Reminder: Comments Regarding Proposed Elementary School Restructure Due Today
A reminder that citizens wishing to speak during the public participation portion of the Oct. 15 Stephens Board of Education meeting which will include a presentation on “the current elementary school structure and a proposal to accommodate growth in student enrollment” must submit their comments in writing no later than 5:30 p.m. today, Oct. 14.
According to a School District press release issued last week, “Those wishing to make public comments must do so in writing at least 24 hours before the meeting, and there is a three-minute presentation time limit. The public participation portion of the meeting also cannot last more than 30 minutes, limiting the number of participants to a first-come, first-serve selection.” To submit comments and be placed on the agenda, email [email protected].
The meeting, which will begin at 5:30 p.m., will be held at the Stephens County High School Tugaloo Center as opposed to the normal location of Board meetings at the school system Administration offices in order to accommodate a potentially large number of attendees.
In 2015, the Stephens County Board of Education unanimously approved the plan to close Eastanollee Elementary and restructure the remaining elementary schools, moving all Pre-K and Kindergarten students to Big A Elementary, 1st and 2nd grade to Liberty Elementary, and 3rd and 4th grades to Toccoa Elementary.The plan also included moving fifth grade to the middle school in a separate Fifth Grade Academy.
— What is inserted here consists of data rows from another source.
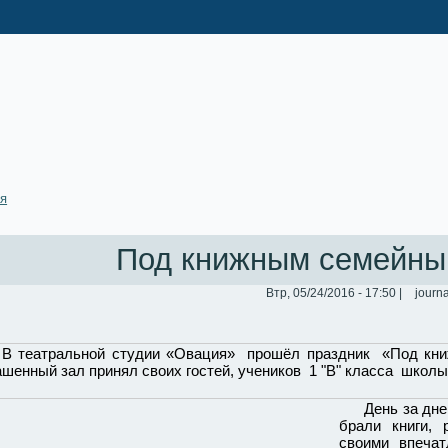
ая
Под книжным семейны
Втр, 05/24/2016 - 17:50 |
journa
еатральной студии «Овация» прошёл праздник «Под книж
ашенный зал принял своих гостей, учеников 1 "В" класса школы
День за днем 
брали книги,
своими впечат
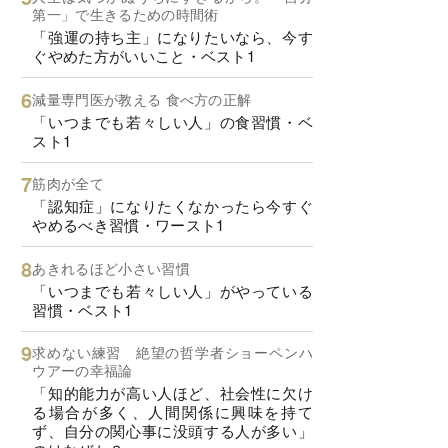
第一」で生きるための時間術
「強運の持ち主」になりたいなら、今す
ぐやめた方がいいこと・ベスト1
減量専門医が教える 食べ方の正解
「いつまでも若々しい人」の食習慣・ベ
スト1
筋肉が全て
「認知症」になりたくなかったら今すぐ
やめるべき習慣・ワースト1
あきれるほど小さい習慣
「いつまでも若々しい人」がやっている
習慣・ベスト1
求めない練習 絶望の哲学者ショーペンハ
ウアーの幸福論
「知的能力が高い人ほど、社会性に欠け
る場合が多く、人間関係に興味を持て
ず、自分の関心事に没頭する人が多い」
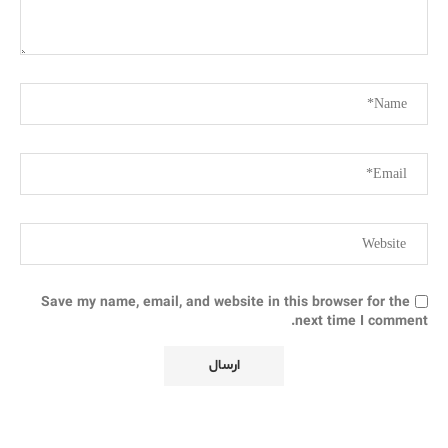
Save my name, email, and website in this browser for the
next time I comment.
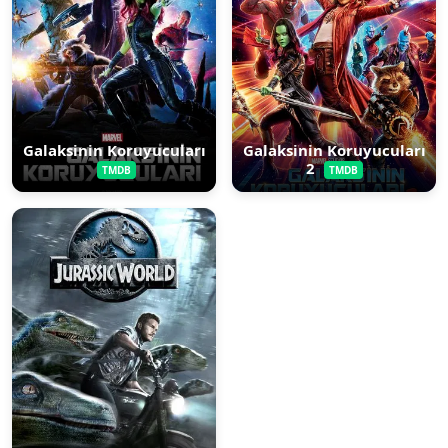
Galaksinin Koruyucuları
Galaksinin Koruyucuları
2
TMDB
TMDB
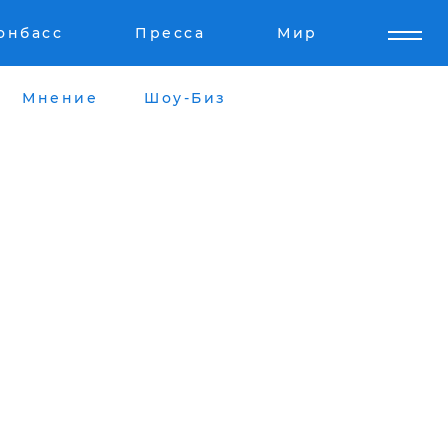
онбасс
Пресса
Мир
Мнение
Шоу-Биз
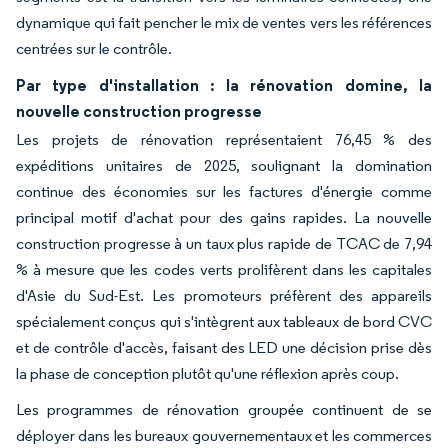
dynamique qui fait pencher le mix de ventes vers les références
centrées sur le contrôle.
Par type d'installation : la rénovation domine, la
nouvelle construction progresse
Les projets de rénovation représentaient 76,45 % des
expéditions unitaires de 2025, soulignant la domination
continue des économies sur les factures d'énergie comme
principal motif d'achat pour des gains rapides. La nouvelle
construction progresse à un taux plus rapide de TCAC de 7,94
% à mesure que les codes verts prolifèrent dans les capitales
d'Asie du Sud-Est. Les promoteurs préfèrent des appareils
spécialement conçus qui s'intègrent aux tableaux de bord CVC
et de contrôle d'accès, faisant des LED une décision prise dès
la phase de conception plutôt qu'une réflexion après coup.
Les programmes de rénovation groupée continuent de se
déployer dans les bureaux gouvernementaux et les commerces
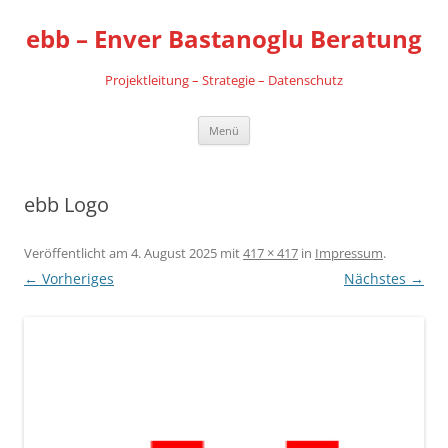
Zum
Inhalt
ebb – Enver Bastanoglu Beratung
springen
Projektleitung – Strategie – Datenschutz
Menü
ebb Logo
Veröffentlicht am
4. August 2025
mit
417 × 417
in
Impressum
.
← Vorheriges
Nächstes →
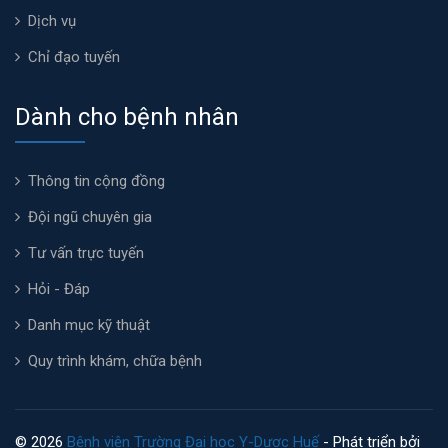
Dịch vụ
Chỉ đạo tuyến
Dành cho bệnh nhân
Thông tin cộng đồng
Đội ngũ chuyên gia
Tư vấn trực tuyến
Hỏi - Đáp
Danh mục kỹ thuật
Quy trình khám, chữa bệnh
© 2026
Bệnh viện Trường Đại học Y-Dược Huế
- Phát triển bởi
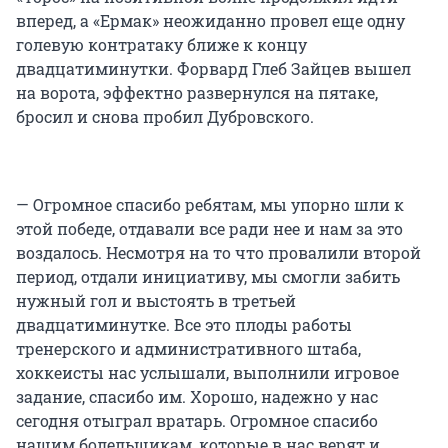
вперед, а «Ермак» неожиданно провел еще одну
голевую контратаку ближе к концу
двадцатиминутки. Форвард Глеб Зайцев вышел
на ворота, эффектно развернулся на пятаке,
бросил и снова пробил Дубровского.
— Огромное спасибо ребятам, мы упорно шли к
этой победе, отдавали все ради нее и нам за это
воздалось. Несмотря на то что провалили второй
период, отдали инициативу, мы смогли забить
нужный гол и выстоять в третьей
двадцатиминутке. Все это плоды работы
тренерского и административного штаба,
хоккеисты нас услышали, выполнили игровое
задание, спасибо им. Хорошо, надежно у нас
сегодня отыграл вратарь. Огромное спасибо
нашим болельщикам, которые в нас верят и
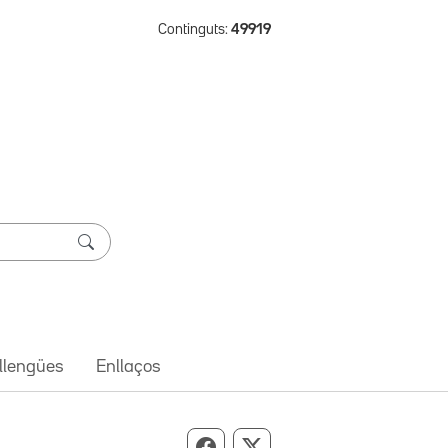
Continguts:
49919
 llengües
Enllaços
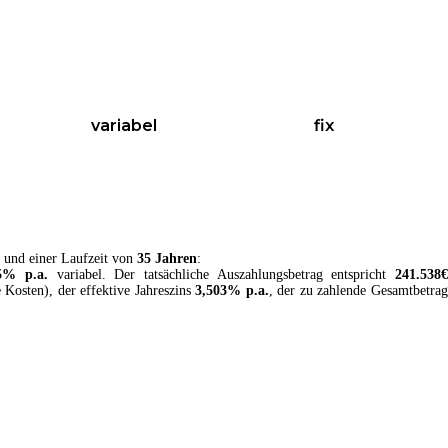
variabel
fix
und einer Laufzeit von
35 Jahren
:
5
% p.a.
variabel
. Der tatsächliche Auszahlungsbetrag entspricht
241.538
€
e Kosten
), der effektive Jahreszins
3,503
% p.a.
, der zu zahlende Gesamtbetrag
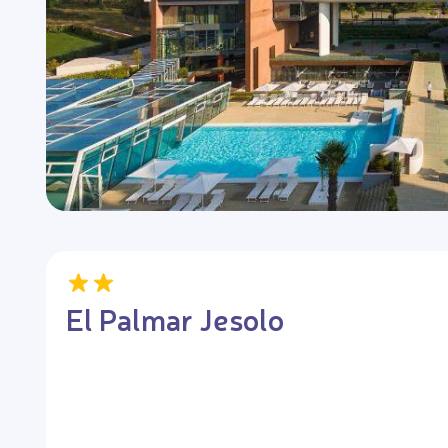
El Palmar Jesolo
Then- school superintendent Bryan Dorsey told meeting attendees the cuts were necessary in order to help get the school system back to a position where it is not borrowing money through Tax Anticipation Notes to fund school system operations before the start of a fiscal year. He told WNEG News that the total plan would save the school system an estimated $1.9 million a year and could allow the school system to potentially eliminate all calendar reduction days by the 2018-2019 school year, adding that if no cost saving steps were taken, the system would “remain in a state of financial despair.”
WNEG News has been advised by multiple school system employees over the past eight months that school administrators were considering a realignment of the county’s elementary schools to return to a more traditional alignment where each school contains all elementary school grades, and early in September, parents of students currently in the school system were sent a single-question survey, asking if they preferred the current alignment or would prefer to return the the traditional alignment.
WNEG News, in mid-September, requested data regarding the proposal currently under consideration by school administration, such as cost estimates and a schedule for implementation as well as staffing impacts, and was told the information was not available.